> Required action 1: On the scipy.stats.genpareto page, what is the default value of the scale parameter?

> Text:
+ + +
# scipy.stats.genpareto¶

scipy.stats.genpareto

A generalized Pareto continuous random variable.

Continuous random variables are defined from a standard form and may require some shape parameters to complete its specification. Any optional keyword parameters can be passed to the methods of the RV object as given below:

Parameters : x : array-like quantiles q : array-like lower or upper tail probability c : array-like shape parameters loc : array-like, optional location parameter (default=0) scale : array-like, optional scale parameter (default=1) size : int or tuple of ints, optional shape of random variates (default computed from input arguments ) moments : str, optional composed of letters [‘mvsk’] specifying which moments to compute where ‘m’ = mean, ‘v’ = variance, ‘s’ = (Fisher’s) skew and ‘k’ = (Fisher’s) kurtosis. (default=’mv’) Alternatively, the object may be called (as a function) to fix the shape, : location, and scale parameters returning a “frozen” continuous RV object: : rv = genpareto(c, loc=0, scale=1) : Frozen RV object with the same methods but holding the given shape, location, and scale fixed.
+ + +
> Records for processing:
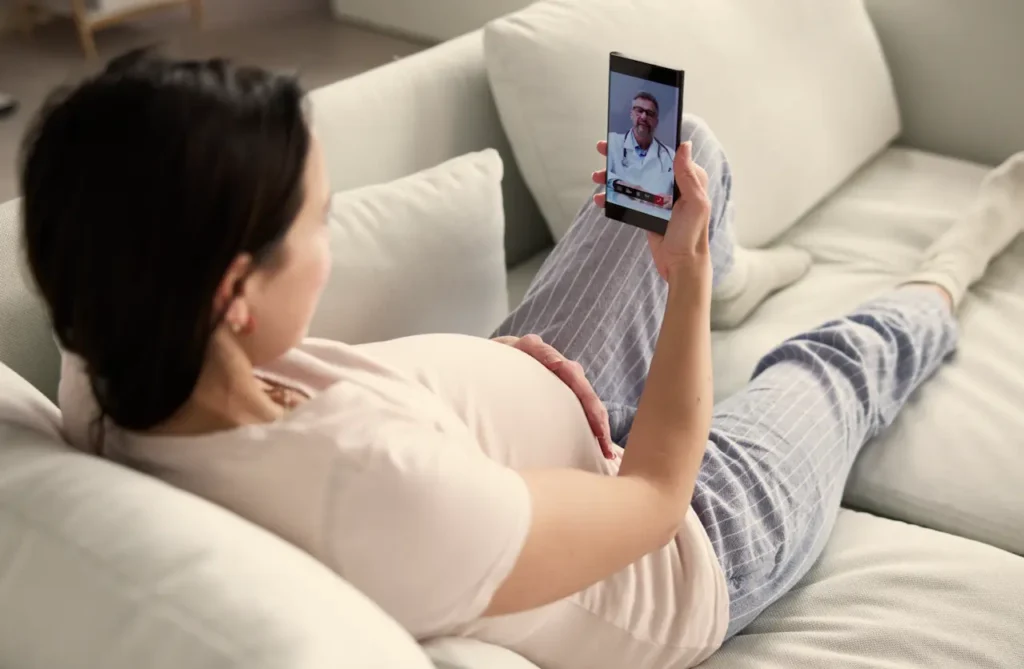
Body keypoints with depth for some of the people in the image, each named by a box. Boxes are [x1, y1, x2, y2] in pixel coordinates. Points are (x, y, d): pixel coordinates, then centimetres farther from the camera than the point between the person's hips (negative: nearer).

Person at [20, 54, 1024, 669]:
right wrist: (687, 267, -18)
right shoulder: (385, 495, -47)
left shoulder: (110, 372, -24)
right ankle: (942, 285, 59)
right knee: (844, 355, 21)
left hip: (541, 451, 6)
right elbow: (655, 497, -28)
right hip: (688, 551, -6)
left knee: (687, 150, 17)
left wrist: (485, 364, -13)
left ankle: (707, 291, 53)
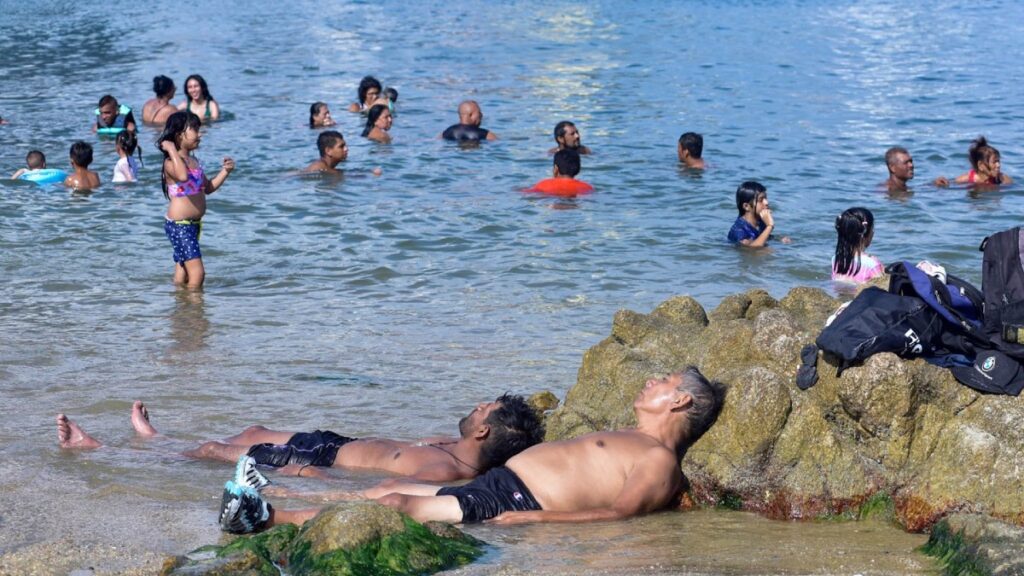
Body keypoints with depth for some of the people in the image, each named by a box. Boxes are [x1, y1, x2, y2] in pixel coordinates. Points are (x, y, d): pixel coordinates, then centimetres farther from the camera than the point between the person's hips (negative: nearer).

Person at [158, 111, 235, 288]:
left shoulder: (193, 161, 13)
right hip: (178, 224, -9)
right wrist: (172, 150, -30)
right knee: (197, 273, -14)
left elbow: (208, 187, 23)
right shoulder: (171, 162, -15)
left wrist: (225, 171, 11)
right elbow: (183, 176, -39)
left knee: (182, 276, 16)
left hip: (193, 224, 9)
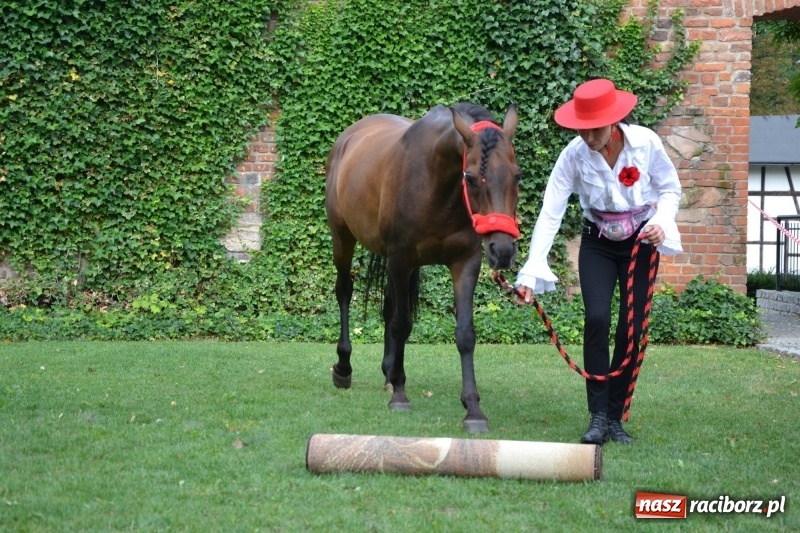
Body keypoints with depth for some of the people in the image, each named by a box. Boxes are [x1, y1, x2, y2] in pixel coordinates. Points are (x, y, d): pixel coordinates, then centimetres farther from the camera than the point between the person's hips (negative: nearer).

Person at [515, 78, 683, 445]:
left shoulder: (646, 143, -20)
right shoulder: (574, 155, -20)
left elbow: (670, 188, -4)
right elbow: (549, 214, -22)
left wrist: (662, 222, -25)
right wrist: (531, 273, -29)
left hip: (640, 243, 0)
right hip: (597, 245, 0)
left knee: (631, 330, -4)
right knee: (596, 319, -18)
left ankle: (615, 417, 10)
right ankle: (597, 418, -12)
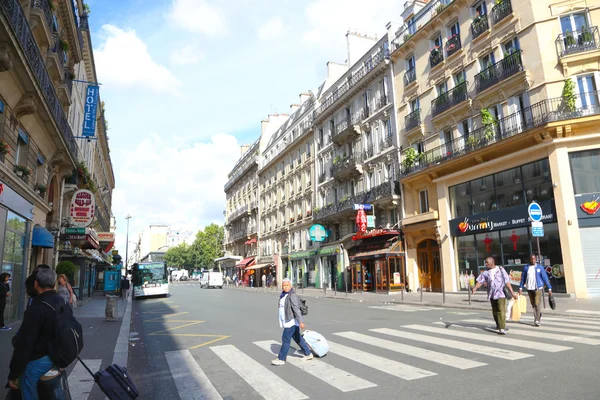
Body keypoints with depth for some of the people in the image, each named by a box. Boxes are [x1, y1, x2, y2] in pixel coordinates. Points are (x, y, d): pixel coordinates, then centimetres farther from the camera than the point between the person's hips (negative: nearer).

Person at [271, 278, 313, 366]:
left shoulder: (292, 296, -18)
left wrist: (301, 321, -31)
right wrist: (281, 321, 27)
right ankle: (308, 354, 29)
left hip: (292, 321, -10)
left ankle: (281, 359, 8)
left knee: (286, 339, -3)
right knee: (298, 339, 17)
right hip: (287, 322, 10)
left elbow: (297, 309, -26)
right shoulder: (283, 295, 11)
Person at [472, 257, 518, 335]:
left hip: (501, 294, -4)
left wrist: (512, 292, -8)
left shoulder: (501, 270, -2)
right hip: (492, 295, 4)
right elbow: (480, 281, -2)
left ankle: (502, 328, -11)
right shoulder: (486, 272, 6)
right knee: (494, 311, 15)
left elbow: (507, 282, -4)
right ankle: (498, 325, 35)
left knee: (501, 311, -12)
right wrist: (475, 288, -20)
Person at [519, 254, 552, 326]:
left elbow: (545, 278, -2)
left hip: (538, 288, -3)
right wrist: (520, 288, 1)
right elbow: (523, 278, 7)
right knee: (533, 305, 13)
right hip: (529, 289, 3)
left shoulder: (540, 268, -2)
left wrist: (549, 288, -5)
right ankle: (539, 316, 35)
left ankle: (537, 320, -2)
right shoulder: (526, 268, 3)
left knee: (537, 304, -9)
+ + +
> Required action 2: In the records, update the stretch from the line containing "right ankle: (597, 418, -12)" through the line containing "left shoulder: (292, 296, -18)" by replacing "centimetres" with "cm" and leaving everything else unchanged. Return only those lines, without the pictures.

> Exercise response 1: 1

> Exercise response 2:
right ankle: (597, 418, -12)
Body keypoints with depth for some of the people in the image, each named by a box. Boxes are [x1, y1, x2, y2] in pixel coordinates. Points are (x, y, d): pixel coordinates, then cm farther from the camera than the point between the person's hips (negative: nearer).

Person at [271, 278, 313, 366]:
left shoulder: (292, 296, -18)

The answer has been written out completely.